PS: Here's one of our wonderful reviews that I thought you might enjoy too..,


Review by Barry Morrison, the Entertainment Editor of The Denver Post May 3, 1968
THE HUSTLERS, POLISHED STARS, LIGHT UP CLUB SCENE
               Mark this down. The Hustlers are the most improved, polished bunch of entertainers that I’ve seen in a long, long time.
               It seems only yesterday they were kids singing for pay to get through college. Now, in their appearance at the Chateau, they are complete pros, delivering devastating shows that have you laughing and singing.
               You might have a tendency to compare their verve and vivacity to the Back Porch Majority, but truly, these kids have an image of their own and it’s all upbeat.
               Take Mike, the leader. When he started in the business he was new to comedy… His quick wit saved him a lot of the time.
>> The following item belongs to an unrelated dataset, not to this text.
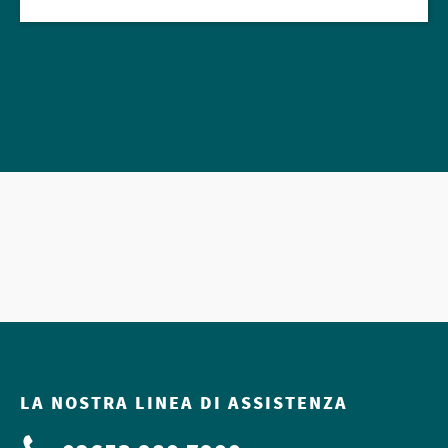
LA NOSTRA LINEA DI ASSISTENZA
Now, he’s the complete funny man, delivering dialogue with magnificent timing and throwing in quips that rock the audience with laughter.
               Mel and Adrian come on strong in their primarily back-up roles, occasionally coming front-stage to bop the listener’s with rousing solos.
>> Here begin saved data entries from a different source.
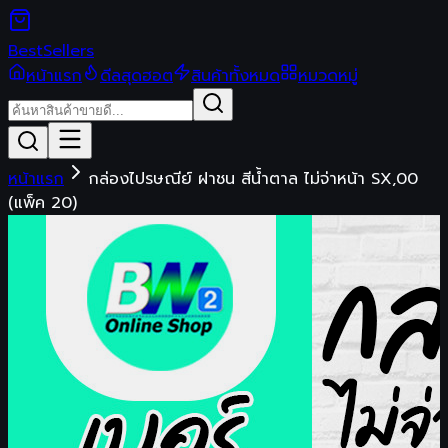
Best
Sellers
หน้าแรก
ดีลสุดฮอต
สินค้าทั้งหมด
หมวดหมู่
หน้าแรก
กล่องไปรษณีย์ ฝาชน สีน้ำตาล ไม่จ่าหน้า SX,00
(แพ็ค 20)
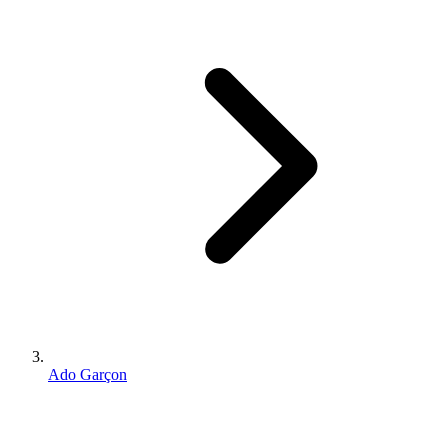
Ado Garçon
               And, there’s that cute little bundle of charm, the girl named Jan, who will woo every male heart in the crowd with something like Gentle on My Mind.”
               Incidentally, the Hustlers have just recorded another album to go with their “Ski Country”, and it should be on the record shop shelves sometime next week.
               This one is called “The Hustlers in Action,” and was recorded live last winter at their engagement at the Red Onion in Aspen.
               After you have been to the Chateau and have seen this marvelous group, you will know that the only thing that stands in the way of their eventual national fame is simply a matter of time and exposure.
               By the way Mike Bisesi said that the new group the Pocketful of Change, was so successful this past week when they appeared on the bill with Josh White that he’s bringing them back this weekend to second the Hustlers.

               That makes for a lot of music in one package.